Category: open source

  • I Finally Built the CSS Framework I Wanted

    I Finally Built the CSS Framework I Wanted

    I’ve been using Pico.css for years on a lot of projects. Liveframe.app is even built with it. But I’ve had to hack on it quite a bit to get adjustable per-user theming, and it ends up being kind of heavy when you include all the colors. I wanted something a little more dynamic, and I’ve finally built it.

    It’s called @sparkstone/css, and it’s built for people like me: folks who want semantic HTML, zero bloat, and a color system that actually makes sense when you start tweaking things.

    This isn’t meant to compete with the big players. It’s not Tailwind. It’s not Bootstrap. It’s what I needed, and maybe you do too.

    Why I Love Pico.css (And What I Needed More Of)

    I’ve used Pico on a dozen projects. I love the simplicity of it, and how you can just start building things and rarely even need to reach for classes to adjust stuff. Honestly, I tried just making a fork of it to start with, Pico has almost everything I want. But over time, I kept running into the same issues:

    • Wanting to use a specific color palette for special cases
    • Wanting to be able to let the user choose their own theming
    • Wishing I could just swap a base color and have everything update beautifully
    • Needing a few more classes… but not that many

    So after I realized that hacking on Pico was going to be harder than starting from a new foundation, I started designing.


    Enter @sparkstone/css

    This project is heavily inspired by Pico, but rebuilt from scratch around oklch(). If you’ve ever struggled to tune your colors across light and dark mode, or wanted a theme system that actually reflects your palette’s structure—you’ll get why this matters. After I got the color system working, I built a page and put it side by side with Pico to get it close—like I said, I still love Pico.

    Here’s how it works:

    /* these are the defaults */
    :root {
      --color: rebeccapurple;
      --primary-color: blue;
      --accent-color: oklch(from var(--color) l c calc(h + 180));
      --error-color: maroon;
    }

    That’s it. The rest cascades from there. Text colors, surface backgrounds, borders, shadows. All tuned based on perceptual lightness and chroma. You don’t need to invent a palette. You just pick a color, and everything adjusts accordingly.


    What You Get

    • ✨ Light/dark mode that works by default (system-aware, but overrideable)
    • ✨ Minimal classes (.card, .secondary, .ghost, etc.) when you need them (largely Pico-compatible)
    • ✨ Fully native HTML elements styled with care: forms, dialogs, buttons, etc.
    • ✨ A Sass layer with functions for color derivation (but you don’t need it)

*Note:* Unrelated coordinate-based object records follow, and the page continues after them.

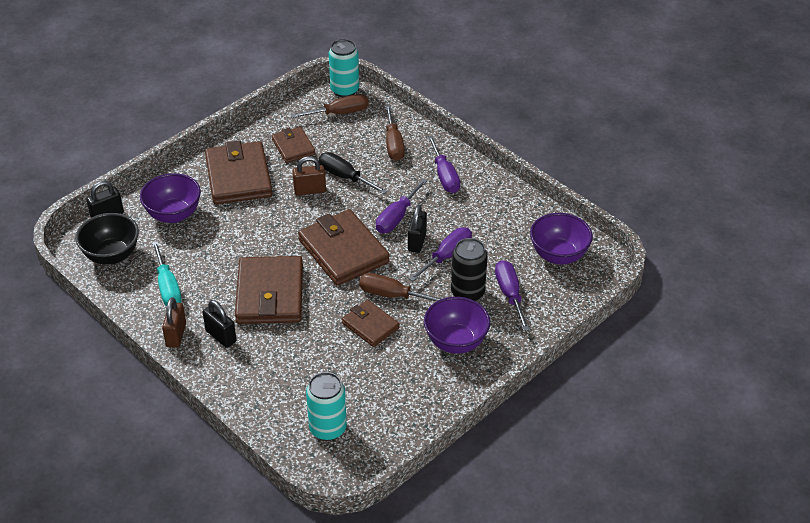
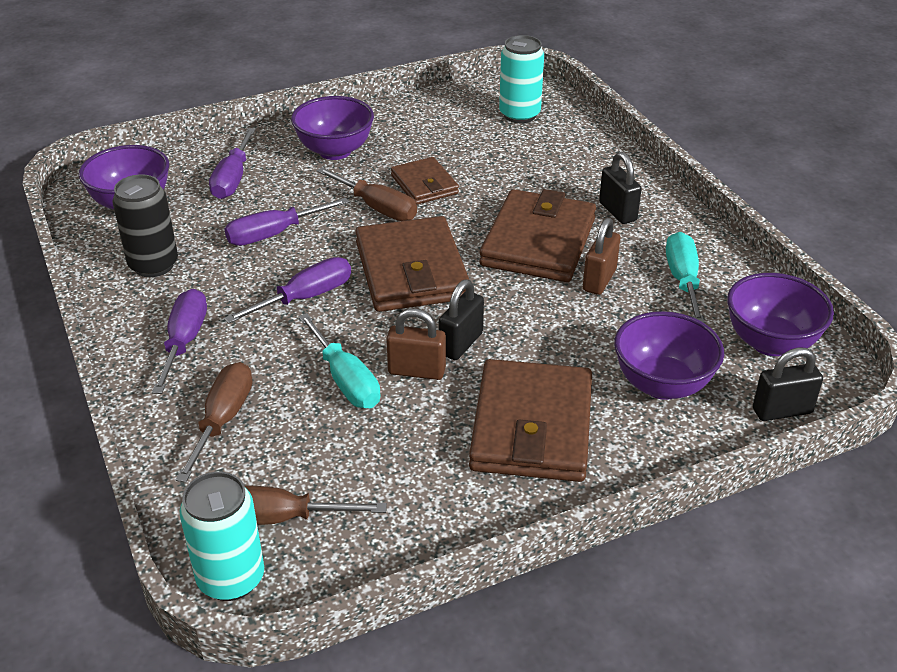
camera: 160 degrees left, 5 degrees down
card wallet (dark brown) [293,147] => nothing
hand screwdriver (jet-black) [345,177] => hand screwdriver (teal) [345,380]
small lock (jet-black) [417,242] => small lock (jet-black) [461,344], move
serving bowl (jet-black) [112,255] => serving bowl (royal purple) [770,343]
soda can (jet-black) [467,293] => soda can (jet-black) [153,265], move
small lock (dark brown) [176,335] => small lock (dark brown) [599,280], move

    There’s no runtime. No JS required for the styles. Just smart CSS.


    Try It Live

    I put together a docs site using the framework itself:

    🧪 sparkstonepdx.github.io/css/docs

    Everything is copyable and live-styled with your chosen theme.


    Install It

    pnpm add @sparkstone/css

    Then import it however you like:

    // scss (for full control)
    import '@sparkstone/css/src/theme.scss';
    
    // or plain css
    import '@sparkstone/css/theme.css';

    I Made This For Me (But It’s for all of us)

    I’ve spent years building local-first, minimal, durable tools, after outgrowing a decade of chasing the new shiny. Always reaching for libraries that almost worked the way I wanted. This one finally does.

    If you’re like me, and you want your CSS to feel like it’s helping, and not just there, I think you might like it too.

    I’d love to know what you make with it.